◆ Data in this exercise:
· · · · ·

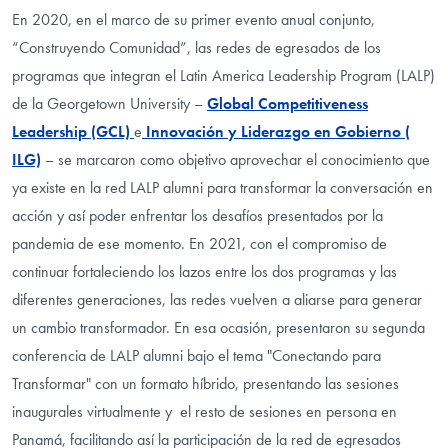
En 2020, en el marco de su primer evento anual conjunto,
“Construyendo Comunidad”, las redes de egresados de los
programas que integran el Latin America Leadership Program (LALP)
de la Georgetown University –
Global Competitiveness
Leadership (GCL)
e
Innovación y Liderazgo en Gobierno (
ILG)
– se marcaron como objetivo aprovechar el conocimiento que
ya existe en la red LALP alumni para transformar la conversación en
acción y así poder enfrentar los desafíos presentados por la
pandemia de ese momento. En 2021, con el compromiso de
continuar fortaleciendo los lazos entre los dos programas y las
diferentes generaciones, las redes vuelven a aliarse para generar
un cambio transformador. En esa ocasión, presentaron su segunda
conferencia de LALP alumni bajo el tema "Conectando para
Transformar" con un formato híbrido, presentando las sesiones
inaugurales virtualmente y el resto de sesiones en persona en
Panamá, facilitando así la participación de la red de egresados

· · · · ·

For each record above, write out its text exactly and skip any picture.

En 2020, en el marco de su primer evento anual conjunto,
“Construyendo Comunidad”, las redes de egresados de los
programas que integran el Latin America Leadership Program (LALP)
de la Georgetown University –
Global Competitiveness
Leadership (GCL)
e
Innovación y Liderazgo en Gobierno (
ILG)
– se marcaron como objetivo aprovechar el conocimiento que
ya existe en la red LALP alumni para transformar la conversación en
acción y así poder enfrentar los desafíos presentados por la
pandemia de ese momento. En 2021, con el compromiso de
continuar fortaleciendo los lazos entre los dos programas y las
diferentes generaciones, las redes vuelven a aliarse para generar
un cambio transformador. En esa ocasión, presentaron su segunda
conferencia de LALP alumni bajo el tema "Conectando para
Transformar" con un formato híbrido, presentando las sesiones
inaugurales virtualmente y el resto de sesiones en persona en
Panamá, facilitando así la participación de la red de egresados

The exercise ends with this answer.